Michelin 2014: l’étoile pour Es…

Es, cuisine concerto

Paris, Es, salle
Lorsqu’on entre dans ce restaurant, on a tout de suite pigé. Avant, même. La façade n’exprime rien. Pas une pancarte. Ni même un logo, un signe, un hello. Cela ne s’appelle pas. Ou si : « es », comme le « ça » freudien. Peut-on poser la barre plus haut ? On imagine les travailleurs du chapeau se masser le menton devant une telle fanfaronnade. Pourtant, le chef, Takayuki Honjo, 33 ans, n’est pas un rigolo prenant la pause, façon Rodin. Il est passé un peu partout : Astrance, ouverture de Quintessence à Tokyo, Noma, Mugaritz, Petit Nice de Gérald Passédat. Logiquement, il faut plusieurs siècles pour s’en remettre. Pourtant non, ce jeune homme est là, presque chirurgical, posé, clair et net. Les plats peuvent arriver, ils ont été taillés comme des crayons de bois.
Paris, Es, saint jj
Difficile d’échapper au menu dégustation, dans ces restaurants d’auteur, c’est à présent la règle infantilisante.
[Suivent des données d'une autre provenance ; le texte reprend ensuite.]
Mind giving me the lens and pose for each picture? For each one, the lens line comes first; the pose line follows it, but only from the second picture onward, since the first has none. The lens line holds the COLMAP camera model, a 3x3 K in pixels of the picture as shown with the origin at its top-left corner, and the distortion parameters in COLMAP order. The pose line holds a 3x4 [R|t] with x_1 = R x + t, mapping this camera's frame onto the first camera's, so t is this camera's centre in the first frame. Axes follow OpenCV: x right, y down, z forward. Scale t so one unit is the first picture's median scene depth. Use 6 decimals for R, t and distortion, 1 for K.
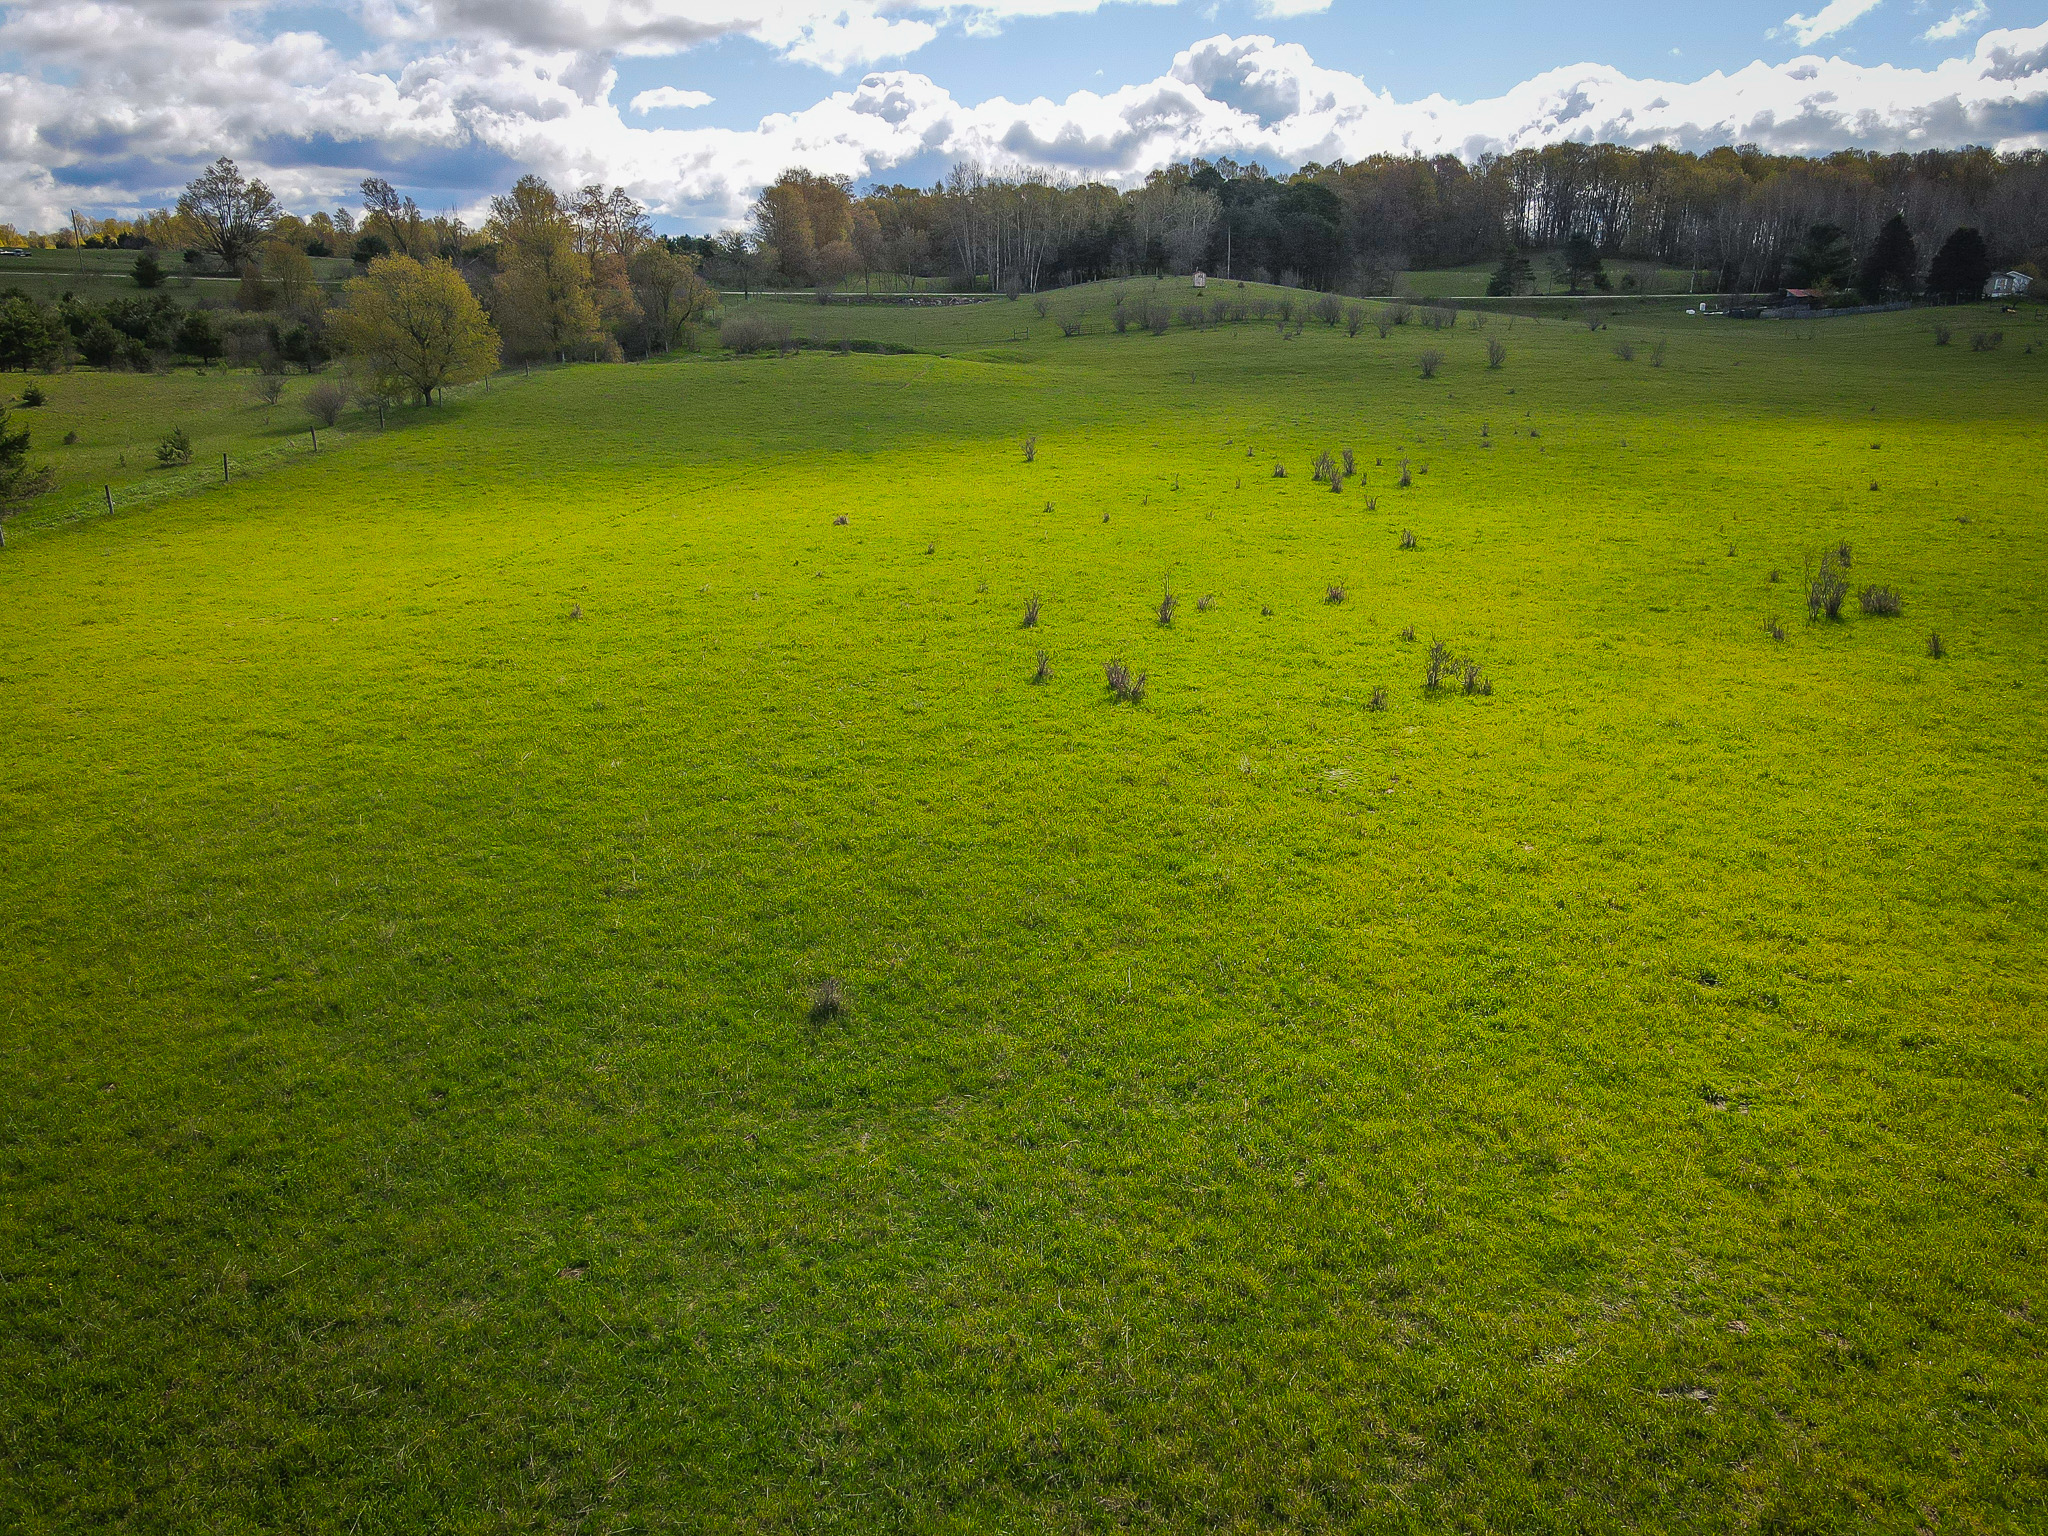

Les assiettes arrivent toutes les 15 minutes avec dedans un haïku de saveurs : saint-jacques poêlée avec une purée de truffes douce et limpide ; déroutant (mais réussi) foie gras poêlé avec un jus de navet blanc et oursin avec pousses de coriandre (comme un vitrail dans la pénombre ou, si vous préférez, Kyoto la nuit, un soir d’hiver). Ensuite viennent les langoustines et cèpes sautés, puis du rouget et des sucrines caramélisées ; colvert jus aux oursins, pâte de coing… C’est une démonstration de cuisine et surtout le déploiement d’une saison qui débute : l’automne. Il faut avoir la tête humble, l’estomac candide et le coeur ouvert pour accueillir cette cuisine de haut niveau parfaitement maîtrisée et s’exprimant clairement. C’est un récital juste avec des audaces désarmantes : une petite pointe de sel dans le foie gras et voilà le plat transfiguré.
Paris, Es, colvert
Bref, la soirée était parfaite. Au début, c’était parfait. Une sorte de communion douce de gourmets appliqués, un vrai bonheur plissé, lorsque arriva une tablée de deux couples. Rassurez-vous, des gens en principe bien élevés, beaux quartiers, parlant bien fort à coups de « ah, ah », de chasse en Sologne, de huit chiens qu’il faut entretenir, de « baraques », de voiture et de flambée, de chasse et de « hé ben moi… ». On se dit alors que, dans notre époque, le respect des autres cultures (à commencer par celle des tables voisines) est bien mal parti. Il fallut qu’une tablée intervienne pour calmer les énervés en tweed. Quel malheur ! Mais quel délicieux spectacle : leur médiocrité vexée.
Bref, si vous aimez un récital au piano d’un surdoué, c’est parfait. Sinon, allez parler chasse au-dessus d’un pavé au poivre.
RESTAURANT ES 91, rue de Grenelle, VIIe. Tél. : 01 45 51 25 74. Menus dégustation à partir de 75 euros ; au déjeuner, 45 euros. Fermé dimanche et lundi.
  • Stephane
    24 février 2014 at 22 h 07 min

    Es… Es espléndido.

  • Pivoine
    2 avril 2014 at 10 h 39 min

    Superbe adresse, de l’assiette au décor en passant par l’accueil à l’accent italien, certes parfois un peu difficile à comprendre lorsqu’elle annonce les plats mais ça fait partie du charme de l’endroit. J’y suis déjà allée trois fois (avant l’étoile) et je n’ai jamais été déçue.